Jeannot Lapasset entouré par sa mère et son père semble prêt à prendre la relève. Il a alors une dizaine d'années. C'est au début de 1970 que René passera la main à son fils unique. En fait, René ne quittera jamais vraiment les lieux dans lesquels il mourra en février 1992, à l'âge de 90 ans.
© Coll. Jean Lapasset
Jean Lapasset avec sa petite Vespa devant le café de son père
"Jeannot" prit la succession et modernisa le café. Il bénéficia de la clientèle fidèle, mais il sut surtout la conserver. Les lycéens ne manquaient pas les parties de flippers et de glisser une pièce dans le juke-box. Les samedis, combien de matches du Tournoi des 5 nations suivis depuis l'unique télévision du café ?
© Collection particulière
Jeannot Lapasset avec des amis bien connus
© Collection particulière
Jean Lapasset avec le maire Raymond Chesa.
© Collection particulière
Jean Lapasset était passionné de belles voitures. On lui doit la création de la course du Col du Portel. En 2008, il vendit le café des Négociants à Norbert Serres. L'établissement allait devenir le Saint-Germain, car l'ancien propriétaire ne souhaitait pas que l'on conserve le nom d'origine.

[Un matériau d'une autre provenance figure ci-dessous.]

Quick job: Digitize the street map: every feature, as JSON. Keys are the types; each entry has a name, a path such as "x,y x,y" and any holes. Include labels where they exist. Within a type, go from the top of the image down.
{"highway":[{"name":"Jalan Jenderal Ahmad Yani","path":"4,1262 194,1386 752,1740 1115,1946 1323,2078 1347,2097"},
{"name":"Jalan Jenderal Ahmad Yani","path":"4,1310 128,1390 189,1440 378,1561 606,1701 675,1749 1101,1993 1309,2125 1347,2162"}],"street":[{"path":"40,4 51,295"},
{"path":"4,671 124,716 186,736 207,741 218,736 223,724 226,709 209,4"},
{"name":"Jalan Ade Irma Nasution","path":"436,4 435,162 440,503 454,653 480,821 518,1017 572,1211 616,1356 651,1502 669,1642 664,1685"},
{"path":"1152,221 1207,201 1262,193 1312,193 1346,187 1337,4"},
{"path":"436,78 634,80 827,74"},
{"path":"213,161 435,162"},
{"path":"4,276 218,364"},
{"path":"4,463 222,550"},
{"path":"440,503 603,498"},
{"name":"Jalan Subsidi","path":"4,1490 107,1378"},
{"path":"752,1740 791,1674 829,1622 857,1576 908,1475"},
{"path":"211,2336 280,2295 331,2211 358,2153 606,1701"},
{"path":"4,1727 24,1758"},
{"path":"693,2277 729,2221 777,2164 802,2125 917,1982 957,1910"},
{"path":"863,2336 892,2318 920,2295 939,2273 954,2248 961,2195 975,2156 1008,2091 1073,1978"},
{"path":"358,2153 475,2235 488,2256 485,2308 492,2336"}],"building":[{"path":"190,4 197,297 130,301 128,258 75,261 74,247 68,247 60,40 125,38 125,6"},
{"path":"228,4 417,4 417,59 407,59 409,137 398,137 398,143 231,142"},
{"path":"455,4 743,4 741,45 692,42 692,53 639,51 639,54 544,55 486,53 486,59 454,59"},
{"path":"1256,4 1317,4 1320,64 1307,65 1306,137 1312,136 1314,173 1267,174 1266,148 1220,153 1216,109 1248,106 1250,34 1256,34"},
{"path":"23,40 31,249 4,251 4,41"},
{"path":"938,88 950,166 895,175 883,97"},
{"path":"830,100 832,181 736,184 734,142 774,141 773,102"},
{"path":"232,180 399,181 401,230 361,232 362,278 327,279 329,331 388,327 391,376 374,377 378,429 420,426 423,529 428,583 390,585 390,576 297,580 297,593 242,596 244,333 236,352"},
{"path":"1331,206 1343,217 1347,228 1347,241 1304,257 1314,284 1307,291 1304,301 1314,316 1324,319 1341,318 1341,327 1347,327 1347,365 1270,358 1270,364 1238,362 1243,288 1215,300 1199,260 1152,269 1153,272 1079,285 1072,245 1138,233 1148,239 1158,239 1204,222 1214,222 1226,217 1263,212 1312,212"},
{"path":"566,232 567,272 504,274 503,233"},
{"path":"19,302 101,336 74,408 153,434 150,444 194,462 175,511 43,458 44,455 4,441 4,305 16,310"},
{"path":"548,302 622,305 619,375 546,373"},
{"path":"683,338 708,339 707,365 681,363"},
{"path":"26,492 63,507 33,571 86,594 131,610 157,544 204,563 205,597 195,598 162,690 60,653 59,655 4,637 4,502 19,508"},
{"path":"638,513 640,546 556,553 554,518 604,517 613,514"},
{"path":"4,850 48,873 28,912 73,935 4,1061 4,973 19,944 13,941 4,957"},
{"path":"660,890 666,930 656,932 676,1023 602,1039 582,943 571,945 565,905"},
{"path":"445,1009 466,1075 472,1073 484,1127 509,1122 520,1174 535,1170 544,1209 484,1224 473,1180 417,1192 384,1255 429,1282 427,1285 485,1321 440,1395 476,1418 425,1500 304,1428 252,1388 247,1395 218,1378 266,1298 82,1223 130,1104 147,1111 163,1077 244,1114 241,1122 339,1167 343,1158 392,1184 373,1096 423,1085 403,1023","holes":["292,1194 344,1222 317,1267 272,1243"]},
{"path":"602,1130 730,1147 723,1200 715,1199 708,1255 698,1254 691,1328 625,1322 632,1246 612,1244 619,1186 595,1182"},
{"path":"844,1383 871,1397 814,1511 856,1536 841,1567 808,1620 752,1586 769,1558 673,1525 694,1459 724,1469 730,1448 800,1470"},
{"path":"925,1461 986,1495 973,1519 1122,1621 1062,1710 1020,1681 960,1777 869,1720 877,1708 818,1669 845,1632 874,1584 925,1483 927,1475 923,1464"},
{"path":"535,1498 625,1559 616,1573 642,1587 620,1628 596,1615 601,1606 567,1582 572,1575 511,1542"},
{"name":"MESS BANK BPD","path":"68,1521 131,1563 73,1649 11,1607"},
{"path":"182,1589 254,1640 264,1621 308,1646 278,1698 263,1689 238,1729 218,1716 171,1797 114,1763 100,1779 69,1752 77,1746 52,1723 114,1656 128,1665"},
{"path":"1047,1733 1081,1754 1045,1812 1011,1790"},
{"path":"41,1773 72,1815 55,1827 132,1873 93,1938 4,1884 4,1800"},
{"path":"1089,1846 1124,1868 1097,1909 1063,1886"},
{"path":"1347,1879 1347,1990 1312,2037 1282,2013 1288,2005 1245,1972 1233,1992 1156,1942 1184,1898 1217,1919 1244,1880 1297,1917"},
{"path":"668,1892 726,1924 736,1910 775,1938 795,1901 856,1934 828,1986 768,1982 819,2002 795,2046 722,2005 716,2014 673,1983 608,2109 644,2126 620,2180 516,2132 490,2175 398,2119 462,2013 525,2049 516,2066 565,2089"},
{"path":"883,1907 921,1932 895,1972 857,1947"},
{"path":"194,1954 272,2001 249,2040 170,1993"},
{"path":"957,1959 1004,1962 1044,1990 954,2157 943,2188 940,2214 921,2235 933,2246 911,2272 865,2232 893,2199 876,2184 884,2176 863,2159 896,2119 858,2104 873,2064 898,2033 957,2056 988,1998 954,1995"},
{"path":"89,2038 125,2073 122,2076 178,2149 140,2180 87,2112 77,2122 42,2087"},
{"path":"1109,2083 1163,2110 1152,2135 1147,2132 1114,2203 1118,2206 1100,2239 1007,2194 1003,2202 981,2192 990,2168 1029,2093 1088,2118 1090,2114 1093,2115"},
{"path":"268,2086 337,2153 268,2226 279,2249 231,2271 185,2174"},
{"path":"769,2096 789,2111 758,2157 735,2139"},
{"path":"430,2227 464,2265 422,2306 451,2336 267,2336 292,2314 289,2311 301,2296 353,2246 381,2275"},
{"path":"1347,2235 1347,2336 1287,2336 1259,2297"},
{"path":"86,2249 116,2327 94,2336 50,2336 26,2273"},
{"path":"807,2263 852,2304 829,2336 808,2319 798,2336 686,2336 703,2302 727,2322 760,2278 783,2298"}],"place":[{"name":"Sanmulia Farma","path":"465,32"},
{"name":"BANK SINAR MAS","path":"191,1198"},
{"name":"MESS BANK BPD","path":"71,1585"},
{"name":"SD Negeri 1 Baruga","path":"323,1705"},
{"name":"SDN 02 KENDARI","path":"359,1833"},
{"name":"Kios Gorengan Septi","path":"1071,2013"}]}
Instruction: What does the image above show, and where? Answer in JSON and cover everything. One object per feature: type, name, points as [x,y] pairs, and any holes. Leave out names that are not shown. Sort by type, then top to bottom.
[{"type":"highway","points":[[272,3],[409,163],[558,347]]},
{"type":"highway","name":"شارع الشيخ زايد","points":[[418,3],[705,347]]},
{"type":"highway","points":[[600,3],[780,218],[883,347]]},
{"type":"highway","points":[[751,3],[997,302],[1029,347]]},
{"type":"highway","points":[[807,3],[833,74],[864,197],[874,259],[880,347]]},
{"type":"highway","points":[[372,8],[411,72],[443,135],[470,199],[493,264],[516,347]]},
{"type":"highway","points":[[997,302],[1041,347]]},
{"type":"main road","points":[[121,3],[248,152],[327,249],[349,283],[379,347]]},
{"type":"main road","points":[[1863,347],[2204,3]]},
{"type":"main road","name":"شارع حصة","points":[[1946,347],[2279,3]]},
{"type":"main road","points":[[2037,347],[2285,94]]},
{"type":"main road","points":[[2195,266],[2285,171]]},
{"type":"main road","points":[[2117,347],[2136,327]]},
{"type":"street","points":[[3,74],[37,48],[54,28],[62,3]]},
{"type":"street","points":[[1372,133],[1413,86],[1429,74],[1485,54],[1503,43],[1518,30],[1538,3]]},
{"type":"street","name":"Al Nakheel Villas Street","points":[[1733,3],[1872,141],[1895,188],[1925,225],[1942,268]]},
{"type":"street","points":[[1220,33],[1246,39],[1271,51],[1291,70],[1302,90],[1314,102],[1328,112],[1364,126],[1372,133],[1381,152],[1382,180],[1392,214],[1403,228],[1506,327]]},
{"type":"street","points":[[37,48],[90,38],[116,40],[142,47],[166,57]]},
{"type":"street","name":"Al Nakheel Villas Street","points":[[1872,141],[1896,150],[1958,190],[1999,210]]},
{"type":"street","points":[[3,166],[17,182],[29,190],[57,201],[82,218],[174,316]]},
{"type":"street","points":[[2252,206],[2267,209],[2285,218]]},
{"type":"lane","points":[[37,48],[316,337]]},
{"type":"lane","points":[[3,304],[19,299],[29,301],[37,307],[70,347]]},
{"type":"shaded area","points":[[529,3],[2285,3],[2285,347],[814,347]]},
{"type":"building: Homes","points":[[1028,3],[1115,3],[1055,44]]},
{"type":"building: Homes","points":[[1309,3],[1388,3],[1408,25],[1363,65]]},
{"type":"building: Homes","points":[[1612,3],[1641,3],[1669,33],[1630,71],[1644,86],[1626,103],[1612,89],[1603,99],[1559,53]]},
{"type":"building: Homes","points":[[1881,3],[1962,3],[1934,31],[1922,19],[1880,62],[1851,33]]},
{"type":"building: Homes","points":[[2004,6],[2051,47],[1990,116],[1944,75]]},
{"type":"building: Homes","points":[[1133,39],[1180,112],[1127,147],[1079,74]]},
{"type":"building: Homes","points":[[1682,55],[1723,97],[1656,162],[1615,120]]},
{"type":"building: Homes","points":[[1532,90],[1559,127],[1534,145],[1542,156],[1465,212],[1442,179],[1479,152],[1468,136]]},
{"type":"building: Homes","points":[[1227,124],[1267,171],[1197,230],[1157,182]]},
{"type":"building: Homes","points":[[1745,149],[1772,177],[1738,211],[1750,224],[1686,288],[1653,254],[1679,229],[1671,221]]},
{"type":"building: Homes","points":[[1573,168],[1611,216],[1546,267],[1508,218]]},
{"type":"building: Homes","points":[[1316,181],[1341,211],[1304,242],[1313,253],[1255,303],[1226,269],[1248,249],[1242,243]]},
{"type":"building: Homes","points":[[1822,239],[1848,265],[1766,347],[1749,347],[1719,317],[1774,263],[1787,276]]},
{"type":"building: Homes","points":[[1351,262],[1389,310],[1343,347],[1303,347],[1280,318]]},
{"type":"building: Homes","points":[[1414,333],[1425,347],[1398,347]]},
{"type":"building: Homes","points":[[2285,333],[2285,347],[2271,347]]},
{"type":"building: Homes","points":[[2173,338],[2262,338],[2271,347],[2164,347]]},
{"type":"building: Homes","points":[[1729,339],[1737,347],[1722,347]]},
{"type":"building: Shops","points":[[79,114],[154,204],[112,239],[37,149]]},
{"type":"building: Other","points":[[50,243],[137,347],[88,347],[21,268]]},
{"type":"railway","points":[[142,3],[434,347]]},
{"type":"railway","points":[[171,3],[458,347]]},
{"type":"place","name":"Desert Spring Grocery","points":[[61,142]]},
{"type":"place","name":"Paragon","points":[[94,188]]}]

J'avais photographié le café Lapasset en 2008 avant sa transformation. Aujourd'hui, ce lieu a changé d'aspect mais l'âme des Lapasset y est encore pour de nombreuses décennies. En ces moments difficiles, je voudrais témoigner de mon amitié à Marie-Aude, sa fille durement éprouvée par la perte de son père. Ainsi, bien sûr, qu'à l'ensemble de sa famille.